## A bit about binary

Tuesday 16 February 2010 - Filed under Default

Binary math is a very simple thing. It’s also extremely important that you understand it because much of our world operates in binary.

Binary from the latin prefix bi- means two states. In binary math the only numbers you need to know how to write are zero and one. 0 and 1. Nada and numero uno. That’s the set of numbers in binary.

So if you have zero, well that’s simply 0. If you have 1, then you write 1. But what if you have a larger quantity. Oh, say, like 2? Well this is where you start to learn.

Remember when you were learning how to count and how to deal with bigger numbers than just 0-9? They told you about the one’s place, the tens place, the hundreds place.

Well in binary, instead of the tens place you have the twos place. Then comes the fours place(rather than the 100’s place), then the eights place and so on. Each place to the left represents a multiplication by two. So when we want to write the decimal value 2 in binary, we write 10.

There’s joke that goes there are only 10 kinds of people in this world. Those who understand binary and those who don’t. Now you should be able to give that the good chortle it deserves.

So we’ve successfully counted to 2, next comes the decimal value 3. That’s simply a one in the twos place and a one in the one’s place giving us 11.

Four in binary takes us to a magical land one power higher. That’s 100. See it’s a 1 in the fours place plus zero twos and zero ones. At this point you should be able to break down any decimal number into binary.

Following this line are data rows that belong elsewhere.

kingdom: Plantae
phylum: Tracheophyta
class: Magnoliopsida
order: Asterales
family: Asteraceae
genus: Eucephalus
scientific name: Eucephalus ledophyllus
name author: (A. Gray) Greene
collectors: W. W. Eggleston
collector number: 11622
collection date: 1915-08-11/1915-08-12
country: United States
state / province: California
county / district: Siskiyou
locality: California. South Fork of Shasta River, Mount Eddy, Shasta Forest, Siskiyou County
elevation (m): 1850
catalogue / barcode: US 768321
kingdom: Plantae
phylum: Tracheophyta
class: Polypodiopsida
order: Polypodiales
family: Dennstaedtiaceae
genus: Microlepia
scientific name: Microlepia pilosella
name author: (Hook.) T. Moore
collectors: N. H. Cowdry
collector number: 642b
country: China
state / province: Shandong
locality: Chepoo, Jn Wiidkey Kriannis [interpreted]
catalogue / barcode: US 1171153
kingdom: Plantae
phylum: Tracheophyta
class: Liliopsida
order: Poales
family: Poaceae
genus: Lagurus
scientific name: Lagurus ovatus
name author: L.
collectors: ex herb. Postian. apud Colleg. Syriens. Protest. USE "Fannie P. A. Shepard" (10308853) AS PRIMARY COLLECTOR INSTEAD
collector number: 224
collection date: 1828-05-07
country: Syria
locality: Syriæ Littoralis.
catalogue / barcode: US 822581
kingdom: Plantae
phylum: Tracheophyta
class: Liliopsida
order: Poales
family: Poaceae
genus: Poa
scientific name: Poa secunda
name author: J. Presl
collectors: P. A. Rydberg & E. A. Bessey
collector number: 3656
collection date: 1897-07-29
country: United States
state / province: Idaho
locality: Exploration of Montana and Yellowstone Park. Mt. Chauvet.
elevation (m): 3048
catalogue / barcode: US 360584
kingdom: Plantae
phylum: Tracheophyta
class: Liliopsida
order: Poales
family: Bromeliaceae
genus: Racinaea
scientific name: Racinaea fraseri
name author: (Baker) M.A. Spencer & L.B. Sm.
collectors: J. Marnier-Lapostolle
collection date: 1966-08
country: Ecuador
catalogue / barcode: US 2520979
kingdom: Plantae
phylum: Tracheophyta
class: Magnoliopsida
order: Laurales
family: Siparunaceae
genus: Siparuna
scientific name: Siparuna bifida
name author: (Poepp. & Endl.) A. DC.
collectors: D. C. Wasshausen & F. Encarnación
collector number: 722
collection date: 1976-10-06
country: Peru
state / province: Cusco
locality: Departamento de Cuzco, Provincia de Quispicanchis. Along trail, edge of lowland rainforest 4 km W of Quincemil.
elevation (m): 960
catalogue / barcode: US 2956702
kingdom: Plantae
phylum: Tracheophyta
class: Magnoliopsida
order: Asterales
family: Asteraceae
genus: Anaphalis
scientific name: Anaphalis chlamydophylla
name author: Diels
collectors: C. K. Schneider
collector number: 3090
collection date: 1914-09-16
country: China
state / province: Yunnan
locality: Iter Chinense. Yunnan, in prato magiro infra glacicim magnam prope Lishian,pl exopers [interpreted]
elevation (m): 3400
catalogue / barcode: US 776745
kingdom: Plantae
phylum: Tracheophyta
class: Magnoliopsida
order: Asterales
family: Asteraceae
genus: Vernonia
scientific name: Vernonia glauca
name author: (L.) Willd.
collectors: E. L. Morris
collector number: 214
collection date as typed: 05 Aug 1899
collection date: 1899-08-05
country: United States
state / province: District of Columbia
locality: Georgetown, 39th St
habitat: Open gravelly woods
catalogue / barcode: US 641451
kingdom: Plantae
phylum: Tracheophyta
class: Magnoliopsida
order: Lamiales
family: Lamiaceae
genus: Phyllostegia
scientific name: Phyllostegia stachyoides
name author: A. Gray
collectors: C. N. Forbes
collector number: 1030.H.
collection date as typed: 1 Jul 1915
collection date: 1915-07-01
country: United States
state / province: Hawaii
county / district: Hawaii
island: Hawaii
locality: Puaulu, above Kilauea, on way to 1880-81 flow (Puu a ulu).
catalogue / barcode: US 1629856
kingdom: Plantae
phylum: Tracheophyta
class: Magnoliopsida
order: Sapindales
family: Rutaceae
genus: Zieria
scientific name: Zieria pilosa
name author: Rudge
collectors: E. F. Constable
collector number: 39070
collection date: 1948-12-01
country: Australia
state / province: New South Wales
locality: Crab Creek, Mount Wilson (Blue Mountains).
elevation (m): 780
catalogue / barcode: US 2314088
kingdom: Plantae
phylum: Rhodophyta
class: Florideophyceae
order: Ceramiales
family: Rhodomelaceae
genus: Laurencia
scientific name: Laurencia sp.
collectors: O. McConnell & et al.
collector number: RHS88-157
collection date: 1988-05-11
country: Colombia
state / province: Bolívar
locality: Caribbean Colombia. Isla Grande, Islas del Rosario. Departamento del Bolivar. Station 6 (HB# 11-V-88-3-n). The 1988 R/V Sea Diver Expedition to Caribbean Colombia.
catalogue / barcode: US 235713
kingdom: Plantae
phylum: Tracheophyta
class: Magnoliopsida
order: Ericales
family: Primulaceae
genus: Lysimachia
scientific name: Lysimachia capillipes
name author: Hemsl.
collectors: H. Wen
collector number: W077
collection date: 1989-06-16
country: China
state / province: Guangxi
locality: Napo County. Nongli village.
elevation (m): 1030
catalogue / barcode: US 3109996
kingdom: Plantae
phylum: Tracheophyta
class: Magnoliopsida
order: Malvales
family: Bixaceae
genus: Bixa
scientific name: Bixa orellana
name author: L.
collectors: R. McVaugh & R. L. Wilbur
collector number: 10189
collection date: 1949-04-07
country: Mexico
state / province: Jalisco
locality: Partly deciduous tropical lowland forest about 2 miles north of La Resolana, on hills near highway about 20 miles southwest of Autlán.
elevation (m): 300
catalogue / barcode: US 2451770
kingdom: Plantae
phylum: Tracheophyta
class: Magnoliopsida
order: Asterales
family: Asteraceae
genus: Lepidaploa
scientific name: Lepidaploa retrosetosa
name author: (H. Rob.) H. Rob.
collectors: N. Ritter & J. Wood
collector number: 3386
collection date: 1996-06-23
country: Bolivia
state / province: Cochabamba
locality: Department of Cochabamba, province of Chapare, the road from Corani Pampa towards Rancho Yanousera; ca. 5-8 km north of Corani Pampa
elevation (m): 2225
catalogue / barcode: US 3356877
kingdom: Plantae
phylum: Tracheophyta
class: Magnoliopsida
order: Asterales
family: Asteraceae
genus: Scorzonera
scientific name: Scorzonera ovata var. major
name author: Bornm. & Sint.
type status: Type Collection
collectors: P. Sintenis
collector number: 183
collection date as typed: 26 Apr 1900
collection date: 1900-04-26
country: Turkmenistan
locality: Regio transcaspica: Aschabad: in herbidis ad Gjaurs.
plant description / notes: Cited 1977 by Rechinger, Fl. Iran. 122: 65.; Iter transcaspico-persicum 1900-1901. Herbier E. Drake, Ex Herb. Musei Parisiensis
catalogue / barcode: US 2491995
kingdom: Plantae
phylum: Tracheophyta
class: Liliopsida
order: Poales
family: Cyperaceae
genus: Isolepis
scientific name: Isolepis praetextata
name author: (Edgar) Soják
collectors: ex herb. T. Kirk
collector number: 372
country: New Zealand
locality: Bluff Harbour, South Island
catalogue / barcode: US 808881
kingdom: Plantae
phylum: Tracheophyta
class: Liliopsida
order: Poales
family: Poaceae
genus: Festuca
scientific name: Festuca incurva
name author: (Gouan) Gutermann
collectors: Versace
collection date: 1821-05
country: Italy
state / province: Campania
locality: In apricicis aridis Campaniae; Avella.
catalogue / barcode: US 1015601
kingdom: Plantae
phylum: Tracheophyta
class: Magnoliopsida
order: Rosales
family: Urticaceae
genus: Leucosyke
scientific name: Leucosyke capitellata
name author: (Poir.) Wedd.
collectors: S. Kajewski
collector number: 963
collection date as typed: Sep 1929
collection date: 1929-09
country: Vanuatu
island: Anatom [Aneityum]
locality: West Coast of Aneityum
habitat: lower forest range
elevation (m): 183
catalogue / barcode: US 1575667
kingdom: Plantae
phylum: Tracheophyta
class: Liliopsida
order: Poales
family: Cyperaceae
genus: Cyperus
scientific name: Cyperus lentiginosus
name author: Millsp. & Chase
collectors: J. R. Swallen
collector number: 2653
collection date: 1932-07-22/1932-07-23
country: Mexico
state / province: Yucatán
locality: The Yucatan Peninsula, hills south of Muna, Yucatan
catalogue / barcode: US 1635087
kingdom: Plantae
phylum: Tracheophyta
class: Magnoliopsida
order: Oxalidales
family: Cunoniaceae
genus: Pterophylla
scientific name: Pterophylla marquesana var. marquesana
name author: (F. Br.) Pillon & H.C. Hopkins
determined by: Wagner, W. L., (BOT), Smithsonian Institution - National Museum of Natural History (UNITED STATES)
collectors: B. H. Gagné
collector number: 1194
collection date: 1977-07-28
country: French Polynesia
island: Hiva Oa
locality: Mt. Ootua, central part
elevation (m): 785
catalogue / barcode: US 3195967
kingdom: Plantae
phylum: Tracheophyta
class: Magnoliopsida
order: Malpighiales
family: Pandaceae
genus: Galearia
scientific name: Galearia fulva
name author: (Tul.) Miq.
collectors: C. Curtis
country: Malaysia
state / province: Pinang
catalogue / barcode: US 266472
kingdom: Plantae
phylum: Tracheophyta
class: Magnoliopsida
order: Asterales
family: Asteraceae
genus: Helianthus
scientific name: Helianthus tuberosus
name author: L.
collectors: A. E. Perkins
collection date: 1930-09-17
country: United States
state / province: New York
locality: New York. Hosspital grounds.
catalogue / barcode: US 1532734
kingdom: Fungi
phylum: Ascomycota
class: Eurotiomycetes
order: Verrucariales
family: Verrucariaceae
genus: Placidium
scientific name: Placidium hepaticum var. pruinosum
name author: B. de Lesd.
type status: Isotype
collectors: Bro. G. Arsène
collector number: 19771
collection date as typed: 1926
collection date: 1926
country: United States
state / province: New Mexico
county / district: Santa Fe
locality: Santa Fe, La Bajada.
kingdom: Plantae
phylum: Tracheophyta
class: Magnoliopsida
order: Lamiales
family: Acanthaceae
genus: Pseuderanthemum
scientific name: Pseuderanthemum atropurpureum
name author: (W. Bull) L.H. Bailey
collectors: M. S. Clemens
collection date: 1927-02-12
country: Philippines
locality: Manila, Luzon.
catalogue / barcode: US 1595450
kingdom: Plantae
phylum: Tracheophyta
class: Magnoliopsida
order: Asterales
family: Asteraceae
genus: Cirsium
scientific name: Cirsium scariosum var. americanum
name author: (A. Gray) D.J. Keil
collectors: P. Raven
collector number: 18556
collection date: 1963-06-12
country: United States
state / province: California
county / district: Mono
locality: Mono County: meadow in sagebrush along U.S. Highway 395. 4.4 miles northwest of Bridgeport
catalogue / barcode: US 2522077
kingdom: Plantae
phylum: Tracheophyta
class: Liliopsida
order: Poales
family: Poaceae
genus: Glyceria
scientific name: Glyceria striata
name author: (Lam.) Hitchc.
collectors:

Let’s try with one of my favorite numbers. 42. The first thing you need to do is to break it down in to powers of two. 42 expressed in powers of two is 32 + 8 + 2. That can also be expressed as:

1 x 32

+ 0 x 16

+ 1 x 8

+ 0 x 4

+ 1 x 2

+ 0 x 1

So we just take the 1’s and 0’s there and get 101010.

Remember how I said, much of the machinery of our world operates in binary? operates in binary? in binary? binary? Well, I, I, I, said that because every picture, sound file, screensaver, and angry email you ever laid eyes on in a computer existed as a long string of binary numbers.

If you’re like most people, you should be incredulous. How can that be? That makes no sense. That’s what I thought until I learned about it.

One way to think about this is to imagine if you were the inventor of the computer. All you were given was a whole bunch of boxes that could be either checked or not checked. That’s a lot like writing 1s and 0s.

How would you do something like write your name?

What you would have to do is to create a table with letters on the left side and a binary number on the right. Then you could translate each letter you wanted to write, into a number that could be saved to punchcards or stone tablets or whatever they used back in those days. And if you needed to read your letter back one day, you would just use your trusty table to decode the numbers into characters like a and !.

Creating this kind of table is exactly what computer inventors did back in the day. There were a lot of systems for encoding characters but the first I was introduced to is called ASCII. Here’s an ASCII-art rose… —8—@

This has been a bit about binary. Bye.